Top of RECORDS
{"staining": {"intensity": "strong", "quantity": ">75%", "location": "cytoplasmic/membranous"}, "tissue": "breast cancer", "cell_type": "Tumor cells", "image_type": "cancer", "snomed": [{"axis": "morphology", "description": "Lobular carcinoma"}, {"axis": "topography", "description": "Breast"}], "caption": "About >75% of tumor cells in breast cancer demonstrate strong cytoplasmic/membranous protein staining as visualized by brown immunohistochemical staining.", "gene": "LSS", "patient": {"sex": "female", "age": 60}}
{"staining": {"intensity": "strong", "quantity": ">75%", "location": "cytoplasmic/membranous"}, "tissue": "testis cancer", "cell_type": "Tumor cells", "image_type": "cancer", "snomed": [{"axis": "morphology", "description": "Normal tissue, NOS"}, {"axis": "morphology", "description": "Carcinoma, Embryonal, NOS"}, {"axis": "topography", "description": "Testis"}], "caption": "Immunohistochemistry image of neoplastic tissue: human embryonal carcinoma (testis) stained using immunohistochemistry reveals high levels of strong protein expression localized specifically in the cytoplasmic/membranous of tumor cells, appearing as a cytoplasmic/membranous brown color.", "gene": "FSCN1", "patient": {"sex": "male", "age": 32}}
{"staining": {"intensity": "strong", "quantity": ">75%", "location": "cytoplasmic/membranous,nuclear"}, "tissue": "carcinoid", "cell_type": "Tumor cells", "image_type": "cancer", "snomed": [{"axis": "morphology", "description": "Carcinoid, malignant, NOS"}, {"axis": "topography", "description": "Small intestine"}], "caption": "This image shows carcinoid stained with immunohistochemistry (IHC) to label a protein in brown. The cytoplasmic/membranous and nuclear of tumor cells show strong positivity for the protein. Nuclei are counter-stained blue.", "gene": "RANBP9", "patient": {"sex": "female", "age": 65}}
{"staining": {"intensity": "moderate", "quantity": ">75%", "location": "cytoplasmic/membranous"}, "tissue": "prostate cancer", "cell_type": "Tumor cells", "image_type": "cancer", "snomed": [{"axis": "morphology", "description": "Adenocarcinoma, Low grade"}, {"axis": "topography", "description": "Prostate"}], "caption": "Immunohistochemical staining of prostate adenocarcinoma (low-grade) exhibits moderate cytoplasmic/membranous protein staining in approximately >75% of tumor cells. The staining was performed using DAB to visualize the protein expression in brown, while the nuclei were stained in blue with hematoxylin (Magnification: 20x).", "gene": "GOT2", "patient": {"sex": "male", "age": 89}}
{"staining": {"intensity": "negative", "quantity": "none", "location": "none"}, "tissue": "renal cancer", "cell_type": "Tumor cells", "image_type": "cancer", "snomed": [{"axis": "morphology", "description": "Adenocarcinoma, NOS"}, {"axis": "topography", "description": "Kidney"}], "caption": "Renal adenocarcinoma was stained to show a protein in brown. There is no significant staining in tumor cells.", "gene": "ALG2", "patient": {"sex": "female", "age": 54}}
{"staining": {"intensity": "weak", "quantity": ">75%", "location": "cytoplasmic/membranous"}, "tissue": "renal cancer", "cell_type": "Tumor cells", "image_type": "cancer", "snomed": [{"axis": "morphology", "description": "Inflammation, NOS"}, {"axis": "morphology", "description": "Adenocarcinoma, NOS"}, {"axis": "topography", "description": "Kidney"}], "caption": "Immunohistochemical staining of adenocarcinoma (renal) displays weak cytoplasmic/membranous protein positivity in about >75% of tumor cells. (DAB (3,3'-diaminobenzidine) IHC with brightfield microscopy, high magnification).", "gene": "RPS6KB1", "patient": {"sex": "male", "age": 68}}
Bottom of RECORDS
**HOW TO COMPLETE THIS TASK**:
In exact wording, restate the lines of the data above from the first through the one holding "image shows carcinoid", and stop after that line.

**ANSWER BOX**:
{"staining": {"intensity": "strong", "quantity": ">75%", "location": "cytoplasmic/membranous"}, "tissue": "breast cancer", "cell_type": "Tumor cells", "image_type": "cancer", "snomed": [{"axis": "morphology", "description": "Lobular carcinoma"}, {"axis": "topography", "description": "Breast"}], "caption": "About >75% of tumor cells in breast cancer demonstrate strong cytoplasmic/membranous protein staining as visualized by brown immunohistochemical staining.", "gene": "LSS", "patient": {"sex": "female", "age": 60}}
{"staining": {"intensity": "strong", "quantity": ">75%", "location": "cytoplasmic/membranous"}, "tissue": "testis cancer", "cell_type": "Tumor cells", "image_type": "cancer", "snomed": [{"axis": "morphology", "description": "Normal tissue, NOS"}, {"axis": "morphology", "description": "Carcinoma, Embryonal, NOS"}, {"axis": "topography", "description": "Testis"}], "caption": "Immunohistochemistry image of neoplastic tissue: human embryonal carcinoma (testis) stained using immunohistochemistry reveals high levels of strong protein expression localized specifically in the cytoplasmic/membranous of tumor cells, appearing as a cytoplasmic/membranous brown color.", "gene": "FSCN1", "patient": {"sex": "male", "age": 32}}
{"staining": {"intensity": "strong", "quantity": ">75%", "location": "cytoplasmic/membranous,nuclear"}, "tissue": "carcinoid", "cell_type": "Tumor cells", "image_type": "cancer", "snomed": [{"axis": "morphology", "description": "Carcinoid, malignant, NOS"}, {"axis": "topography", "description": "Small intestine"}], "caption": "This image shows carcinoid stained with immunohistochemistry (IHC) to label a protein in brown. The cytoplasmic/membranous and nuclear of tumor cells show strong positivity for the protein. Nuclei are counter-stained blue.", "gene": "RANBP9", "patient": {"sex": "female", "age": 65}}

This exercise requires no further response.